Figure 4. The activation of vascular endothelial cells is inhibited by overexpressing CX43. (a), Relative protein level of CX43 in NC and CX43 groups; *, p < 0.05 vs. the NC group; (b), Relative protein level of CX43 in saline group, IL-17 (1 μM) and IL-17 (5 μM); *, p < 0.05 vs. the blank group; #, p < 0.05 vs. IL-17 (1 μM); (c), Relative protein levels of VCAM-1, E-selectin and Col-IV in each group; (d), Relative mRNA levels of VCAM-1, E-selectin and Col-IV in each group; (c) and (d), * p < 0.05 vs. the blank group; &, p < 0.05 vs. the IL-17 group; NC, negative control; IL, interleukin; CX43, connexin43; all data were measurement data, expressed as mean ± standard deviation; data in panel A were analyzed by t-test, and the other data were tested by one-way analysis of variance; the experiment was repeated for three times.
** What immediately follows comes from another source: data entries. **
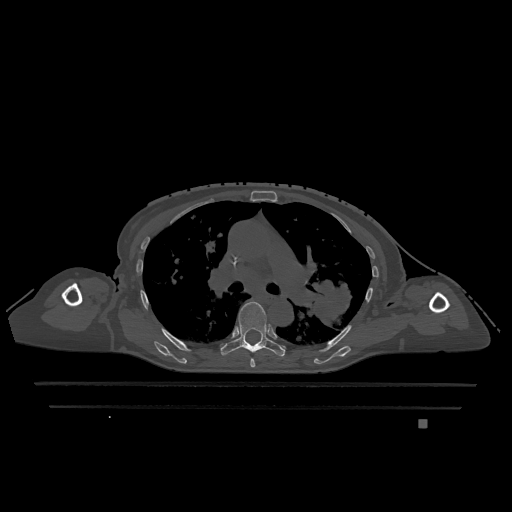
CT including the spine, one axial slice; slice 799 of 1317 in the series (ordered by position); bone window (W 1800 / L 400 HU); 0.5 mm slice thickness; 512 × 512 image matrix. Patient: female, 74 years. Case-level facts recorded for this patient, not image findings: primary cancer: lung.
Outlined on this slice (semi-automatic segmentation, software-assisted and operator-edited):
- T5 vertebra: box from (x=250, y=358) to (x=255, y=368) px
- T6 vertebra: (x=220, y=301)–(x=286, y=357)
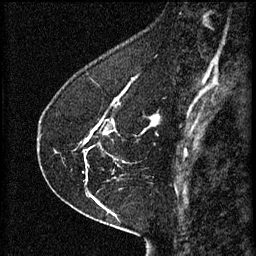
Breast MRI (dynamic contrast-enhanced), one sagittal slice; position 20 of 60 along the scan axis; 3 images stored at this slice position (order not interpretable as contrast timing); 1.5 T; TE 4.2 ms, TR 8.2 ms; 2 mm slice thickness; 256 × 256 image matrix. Patient: female, 41 years.
Annotated regions visible in this slice (semi-automatically segmented with operator editing):
- analysis volume of interest (the breast-tissue region the enhancement analysis was run in; not a lesion): bounding box (x1, y1, x2, y2) in pixels: (77, 116, 153, 173)
- tumour enhancement mask (voxels above the 70 % enhancement threshold inside the analysis volume of interest): (84, 118, 153, 143)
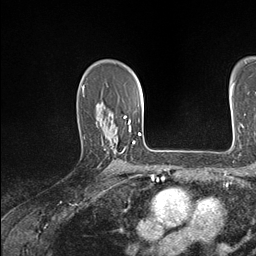
Breast MRI (dynamic contrast-enhanced), one axial slice. Cropped to one breast. Dynamic contrast-enhanced series, time point 2 of 7 at this slice position (early post-contrast). 1.5 T. TE 1.5 ms, TR 4.1 ms. 1.1 mm slice thickness. 256 × 256 image matrix, field of view 213 × 213 mm. Female patient.
Annotated regions visible in this slice (semi-automatically segmented with operator editing):
- enhancing-tissue mask used for the functional tumour volume (all voxels passing the contrast-enhancement thresholds inside the analysis volume; usually the tumour): bounding box <110,121,134,165> (left, top, right, bottom; pixels)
Figure 5. The symptoms of fungal keratitis are alleviated after CX43 knockdown. (a), The expression of CX43 in mouse vascular endothelial cells determined by RT-qPCR; (b), Comparison of clinical scoring in each group; (c), Mice morphological characteristics of corneal tissues in three groups (× 400) with black arrows indicating corneal stromal fibers and red arrows indicating inflammatory cells; (d), Fungal load capacity in infected cornea of each group; (e), Relative mRNA level of each gene in corneal tissues of each group; (f), Protein levels of each gene in corneal tissues of each group; *, p < 0.05 vs. the WT group; #, p < 0.05 vs. the WT + Candida albicans group; HE, hematoxylin-eosin; TNF, tumor necrosis factor; CX43, connexin43; IL, interleukin; n = 12; all data were measurement data, expressed as mean ± standard deviation and analyzed by one-way analysis of variance; the experiment was repeated for three times.
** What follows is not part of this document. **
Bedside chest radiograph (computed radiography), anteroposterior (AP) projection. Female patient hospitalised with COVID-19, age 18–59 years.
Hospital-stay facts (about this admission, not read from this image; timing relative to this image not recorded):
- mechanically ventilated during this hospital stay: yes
Figure 6. IL-17 regulates endothelial cell activation through the AKT signaling pathway. (a), The gray values of PI3K, p-PI3K, p-AKT, AKT, E-selectin, VCAM-1, COL-IV and CX43 protein bands; (b): The histogram of relative protein levels of PI3K, AKT, E-selectin, VCAM-1, COL-IV and CX43 as well as the extent of AKT and PI3K phosphorylation; *, p < 0.05 vs. the blank group; #, p < 0.05 vs. the IL-17 group; IL, interleukin; Col-IV, Collagen 4; VCAM-1, vascular cell adhesion molecule 1; AKT, serine/threonine kinase; all data were measurement data, expressed as mean ± standard deviation and analyzed by one-way analysis of variance; the experiment was repeated for three times.
Figure 7. IL-17 inhibited fungal keratitis by reducing the level of CX43 through the AKT signaling pathway. In fungal keratitis, IL-17 secreted by Th17 cells could inhibit the expression of CX43 in the limbal vascular endothelial cells through the AKT signaling pathway, thus inhibiting the development of fungal keratitis.